Cobalt, used as a blue pigment for ceramics and glassware in ancient Egypt, is integral to red blood cell formation as a constituent part of vitamin B12. Driving its advance last year though was its uses in renewable energy systems. It can be used as part of a hard wearing magnetic alloy in wind and wave generators. Its catalytic properties allow it to split water, which has uses in developing new solar energy technologies.  It is also used in rechargeable batteries, which can power electric vehicles.

Vanadium is also useful for its alloys. Vanadium steel is more wear resistant than ordinary steel; it is a component in the cells of redox flow energy storage batteries.

Palladium, meanwhile, is a catalyst in petrol cars and has fared well. Unlike platinum, used as a catalyst in diesels, which languished down with gold and silver.

The volatility seen in some commodities was, Gibson says, down to internal policy changes in China, particularly its moves to clean its environment. This particularly affected iron ore, steel and coking coal.

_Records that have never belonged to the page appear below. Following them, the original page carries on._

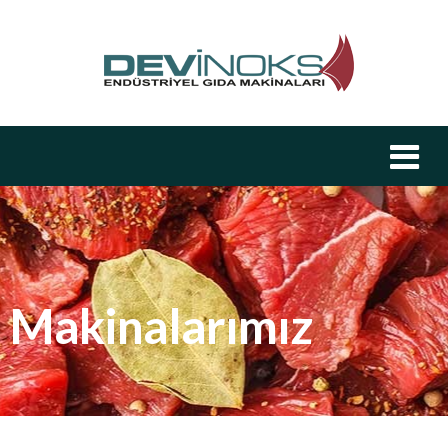
Makinalarımız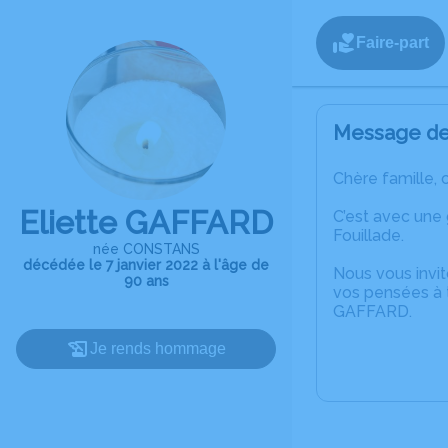
Faire-part
Message de 
Chère famille, 
Eliette GAFFARD
C’est avec une
Fouillade.
née CONSTANS
décédée le 7 janvier 2022 à l'âge de
Nous vous invit
90 ans
vos pensées à t
GAFFARD.
Je rends hommage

Stocks skewed toward outperformance in 2017

In terms of the best and worst performing commodity stocks in 2017, there was a skew towards better performance. While few of the fallers dropped by double-digit percentages, all the top ten climbers rose more than 100%. Kazakhstan copper mining company, KAZ Minerals, rose around 160%. While gold producer, Kirkland Lake, rose to 190%, and Malaysia’s Press Metal Aluminium rose to 280%.

Gibson notes that the gearing of holding mining stocks over the metals themselves was clearly very magnified in 2017.